Exercices de joie conclut la trilogie entamée par Louise Dupré il y a douze ans avec les très remarqués Plus haut que les flammes (2010) et La main hantée (2016), parus au Noroît.

Poésie

Exercices de joie conclut la trilogie entamée par Louise Dupré il y a douze ans avec les très remarqués Plus haut que les flammes (2010) et La main hantée (2016), parus au Noroît.

Louise Dupré poursuit depuis plusieurs années une méditation sur la souffrance et la responsabilité des vivant·es quant aux injustices de l’histoire. À travers une exploration sensible de son expérience, l’écrivaine vise à rejoindre l’universel de la condition humaine. Dans les deux précédents recueils, le déclencheur de sa réflexion était la mort des autres, les prisonnier·ères d’Auschwitz ou bien l’euthanasie d’un animal; dans son plus récent livre, c’est sa mortalité qui teinte l’écriture: «Te voici rendue / à l’âge des testaments», confie l’autrice. Exercices de joie commence d’ailleurs paradoxalement par la tristesse: «les rêves noyés / au fond de tes yeux // finissent par remonter / dans le sel des larmes». Le recueil repose sur la contradiction entre la joie et la douleur, la vie et la mort: comment se libérer de la hantise de la seconde pour atteindre la première?

**DONNÉES DE L'EXERCICE**
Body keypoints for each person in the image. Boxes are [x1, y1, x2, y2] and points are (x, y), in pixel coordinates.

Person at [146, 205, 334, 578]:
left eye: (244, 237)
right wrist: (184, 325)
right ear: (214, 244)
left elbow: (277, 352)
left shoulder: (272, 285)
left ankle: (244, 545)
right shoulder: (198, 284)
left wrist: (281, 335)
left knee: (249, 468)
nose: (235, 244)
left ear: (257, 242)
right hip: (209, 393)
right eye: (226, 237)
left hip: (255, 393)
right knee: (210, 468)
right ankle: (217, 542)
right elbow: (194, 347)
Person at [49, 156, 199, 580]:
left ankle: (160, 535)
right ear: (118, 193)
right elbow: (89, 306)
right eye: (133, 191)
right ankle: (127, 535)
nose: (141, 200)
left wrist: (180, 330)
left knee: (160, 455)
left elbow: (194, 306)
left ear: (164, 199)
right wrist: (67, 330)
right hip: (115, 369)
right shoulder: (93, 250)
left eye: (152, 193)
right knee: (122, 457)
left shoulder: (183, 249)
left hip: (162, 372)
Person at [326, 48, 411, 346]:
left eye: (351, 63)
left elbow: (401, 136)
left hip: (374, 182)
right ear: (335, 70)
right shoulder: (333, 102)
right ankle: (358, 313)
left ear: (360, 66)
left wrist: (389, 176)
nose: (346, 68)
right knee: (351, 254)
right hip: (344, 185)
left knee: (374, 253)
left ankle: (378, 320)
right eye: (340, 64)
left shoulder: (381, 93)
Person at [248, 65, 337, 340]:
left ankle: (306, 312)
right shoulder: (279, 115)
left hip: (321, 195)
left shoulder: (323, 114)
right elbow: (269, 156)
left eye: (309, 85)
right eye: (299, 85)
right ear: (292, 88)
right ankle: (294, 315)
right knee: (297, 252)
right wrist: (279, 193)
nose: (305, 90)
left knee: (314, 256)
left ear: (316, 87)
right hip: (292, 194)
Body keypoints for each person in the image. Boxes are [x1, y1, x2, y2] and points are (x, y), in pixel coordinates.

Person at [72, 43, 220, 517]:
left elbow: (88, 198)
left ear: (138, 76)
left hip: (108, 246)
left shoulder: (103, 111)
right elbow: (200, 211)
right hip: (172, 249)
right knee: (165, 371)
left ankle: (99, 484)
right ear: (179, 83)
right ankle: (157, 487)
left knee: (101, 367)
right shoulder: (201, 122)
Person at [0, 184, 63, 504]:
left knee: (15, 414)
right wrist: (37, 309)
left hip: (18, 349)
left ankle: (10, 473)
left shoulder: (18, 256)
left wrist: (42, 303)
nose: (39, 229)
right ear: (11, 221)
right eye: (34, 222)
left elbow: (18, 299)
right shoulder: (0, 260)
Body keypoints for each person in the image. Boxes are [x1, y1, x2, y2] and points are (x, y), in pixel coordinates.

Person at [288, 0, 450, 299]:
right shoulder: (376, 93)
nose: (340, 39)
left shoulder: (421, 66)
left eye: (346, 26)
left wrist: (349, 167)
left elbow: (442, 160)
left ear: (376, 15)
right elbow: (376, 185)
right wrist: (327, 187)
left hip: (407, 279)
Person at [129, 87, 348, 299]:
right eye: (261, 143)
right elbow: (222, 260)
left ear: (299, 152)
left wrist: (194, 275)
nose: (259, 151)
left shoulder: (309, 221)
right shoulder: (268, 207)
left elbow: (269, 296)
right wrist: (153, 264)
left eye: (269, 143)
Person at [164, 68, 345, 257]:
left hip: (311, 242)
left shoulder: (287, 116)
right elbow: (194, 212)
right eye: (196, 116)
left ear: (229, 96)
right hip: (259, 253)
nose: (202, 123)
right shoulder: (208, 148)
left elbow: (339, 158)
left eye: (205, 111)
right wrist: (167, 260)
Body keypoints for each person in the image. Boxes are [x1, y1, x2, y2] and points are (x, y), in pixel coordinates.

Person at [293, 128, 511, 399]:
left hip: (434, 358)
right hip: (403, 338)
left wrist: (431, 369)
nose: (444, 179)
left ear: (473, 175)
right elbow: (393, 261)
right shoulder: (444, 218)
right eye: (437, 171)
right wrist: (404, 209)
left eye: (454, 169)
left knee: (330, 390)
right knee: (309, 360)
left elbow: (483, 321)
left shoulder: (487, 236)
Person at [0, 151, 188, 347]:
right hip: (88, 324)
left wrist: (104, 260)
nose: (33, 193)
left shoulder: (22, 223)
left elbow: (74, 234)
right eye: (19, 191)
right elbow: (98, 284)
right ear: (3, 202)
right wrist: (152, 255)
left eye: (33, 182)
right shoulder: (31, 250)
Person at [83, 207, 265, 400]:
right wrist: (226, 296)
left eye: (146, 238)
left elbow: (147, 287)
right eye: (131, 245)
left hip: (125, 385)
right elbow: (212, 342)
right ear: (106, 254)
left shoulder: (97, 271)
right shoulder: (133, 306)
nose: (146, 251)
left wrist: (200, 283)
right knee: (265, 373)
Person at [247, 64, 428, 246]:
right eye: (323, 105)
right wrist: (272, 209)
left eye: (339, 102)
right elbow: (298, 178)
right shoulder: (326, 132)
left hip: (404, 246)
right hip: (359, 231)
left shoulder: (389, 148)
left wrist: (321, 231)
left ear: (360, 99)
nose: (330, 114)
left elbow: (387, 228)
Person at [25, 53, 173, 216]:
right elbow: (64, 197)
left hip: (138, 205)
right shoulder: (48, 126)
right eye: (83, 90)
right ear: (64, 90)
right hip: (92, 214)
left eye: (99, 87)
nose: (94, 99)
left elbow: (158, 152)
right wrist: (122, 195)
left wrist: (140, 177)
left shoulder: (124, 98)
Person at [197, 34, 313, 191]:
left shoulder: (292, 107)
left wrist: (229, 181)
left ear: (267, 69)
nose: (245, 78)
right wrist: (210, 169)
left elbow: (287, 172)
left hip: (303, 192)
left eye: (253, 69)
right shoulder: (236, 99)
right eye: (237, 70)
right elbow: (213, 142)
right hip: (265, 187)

**EXERCICES À FAIRE**
**a)** Recopiez fidèlement le passage de la critique d'Exercices de joie qui s'ouvre sur les mots « Louise Dupré poursuit » et se referme sur « atteindre la première? ».
**b)** Reprenez la critique du recueil Exercices de joie et prolongez-la à la suite de sa dernière phrase.

**VOS RÉPONSES ÉCRITES**
**a)**
Louise Dupré poursuit depuis plusieurs années une méditation sur la souffrance et la responsabilité des vivant·es quant aux injustices de l’histoire. À travers une exploration sensible de son expérience, l’écrivaine vise à rejoindre l’universel de la condition humaine. Dans les deux précédents recueils, le déclencheur de sa réflexion était la mort des autres, les prisonnier·ères d’Auschwitz ou bien l’euthanasie d’un animal; dans son plus récent livre, c’est sa mortalité qui teinte l’écriture: «Te voici rendue / à l’âge des testaments», confie l’autrice. Exercices de joie commence d’ailleurs paradoxalement par la tristesse: «les rêves noyés / au fond de tes yeux // finissent par remonter / dans le sel des larmes». Le recueil repose sur la contradiction entre la joie et la douleur, la vie et la mort: comment se libérer de la hantise de la seconde pour atteindre la première?

**b)**
Devoir d’espérance

Aussi ces «exercices» sont-ils une plongée en soi, un examen de la difficulté de vivre la joie. Les doutes, la peur, l’impuissance, le poids du devoir maternel et de la mémoire sont abordés par l’autrice dans des poèmes à la deuxième personne du singulier. La langue, fluide et sincère, ne manque pas d’émouvoir dans ses moments de grâce:

Car la joie, la joie en beauté, la joie en harmonie, tu voudrais bien réussir à la fixer dans l’angoisse de la page, mais sitôt capturée elle se brise, et il n’en subsiste que quelques éclats. Et pourtant, tu les ramasses, tu les recolles un à un, très tôt tu as appris à ne rien gaspiller […].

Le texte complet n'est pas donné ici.